» Directions:
**1.** In the SonicWall TZW review below, reproduce everything from "Source: Tom's Guide" down to "dynamic routing protocols.".
**2.** Using the SonicWall TZW review below, state whether each statement agrees with it, answering yes or no and quoting the words that decide it. (a) The TZW lets you define up to 64 One-to-One NAT groups. (b) The TZW gives you control over how RIP is handled. (c) You can set the cache timeout for the TZW's ARP table.
====== Excerpt provided ======
Source: Tom's Guide US | Keywords: sonicwall, soho, tzw, reviewed | Themes: Business Notebooks
10. Other Features
- SonicWall SOHO TZW 10...
The TZW has some features that will be helpful to folks with more advanced networking needs. For example, if you have more than one IP address from your ISP, you can define 64 different One-to-One NAT groups. Each definition assigns a range of private LAN IP addresses to one of the WAN IP addresses. This would let you, for instance, set up two different web servers, both running on Port 80, but answering to different WAN IP addresses or domains.
You can also establish Static Routes to handle networks with more than one subnet and flush and set the cache timeout for the TZW's ARP table. But if dynamic routing is your thing, the TZW unfortunately doesn't give you any control over the handling of RIP or other dynamic routing protocols.
====== Extracted records ======
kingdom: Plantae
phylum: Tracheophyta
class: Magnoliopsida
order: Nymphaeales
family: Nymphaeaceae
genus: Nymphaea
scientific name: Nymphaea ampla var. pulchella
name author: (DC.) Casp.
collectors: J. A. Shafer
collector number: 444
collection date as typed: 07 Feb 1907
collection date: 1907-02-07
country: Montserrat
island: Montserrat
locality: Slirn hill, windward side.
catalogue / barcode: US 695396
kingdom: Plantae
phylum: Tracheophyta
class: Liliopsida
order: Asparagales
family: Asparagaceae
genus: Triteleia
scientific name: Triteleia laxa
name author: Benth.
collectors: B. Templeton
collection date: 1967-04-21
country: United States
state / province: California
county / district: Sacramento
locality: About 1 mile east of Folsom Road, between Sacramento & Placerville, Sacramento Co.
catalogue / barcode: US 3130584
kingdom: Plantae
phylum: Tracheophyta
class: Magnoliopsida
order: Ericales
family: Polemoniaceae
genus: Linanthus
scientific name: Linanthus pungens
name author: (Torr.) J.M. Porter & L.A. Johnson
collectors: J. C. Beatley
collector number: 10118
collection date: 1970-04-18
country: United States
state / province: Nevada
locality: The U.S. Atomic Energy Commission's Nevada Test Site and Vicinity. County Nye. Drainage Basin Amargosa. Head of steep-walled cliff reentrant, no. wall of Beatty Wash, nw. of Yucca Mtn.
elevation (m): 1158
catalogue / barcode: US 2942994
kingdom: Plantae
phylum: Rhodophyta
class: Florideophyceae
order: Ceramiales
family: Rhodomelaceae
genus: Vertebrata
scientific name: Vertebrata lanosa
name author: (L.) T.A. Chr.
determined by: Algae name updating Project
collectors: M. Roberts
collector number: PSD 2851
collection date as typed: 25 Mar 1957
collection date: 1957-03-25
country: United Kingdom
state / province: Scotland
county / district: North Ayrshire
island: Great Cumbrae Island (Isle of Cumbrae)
======
» Results for the exercise:
**1.**
Source: Tom's Guide US | Keywords: sonicwall, soho, tzw, reviewed | Themes: Business Notebooks
10. Other Features
- SonicWall SOHO TZW 10...
The TZW has some features that will be helpful to folks with more advanced networking needs. For example, if you have more than one IP address from your ISP, you can define 64 different One-to-One NAT groups. Each definition assigns a range of private LAN IP addresses to one of the WAN IP addresses. This would let you, for instance, set up two different web servers, both running on Port 80, but answering to different WAN IP addresses or domains.
You can also establish Static Routes to handle networks with more than one subnet and flush and set the cache timeout for the TZW's ARP table. But if dynamic routing is your thing, the TZW unfortunately doesn't give you any control over the handling of RIP or other dynamic routing protocols.

**2.**
(a) Yes: "you can define 64 different One-to-One NAT groups"
(b) No: "the TZW unfortunately doesn't give you any control over the handling of RIP or other dynamic routing protocols"
(c) Yes: "flush and set the cache timeout for the TZW's ARP table"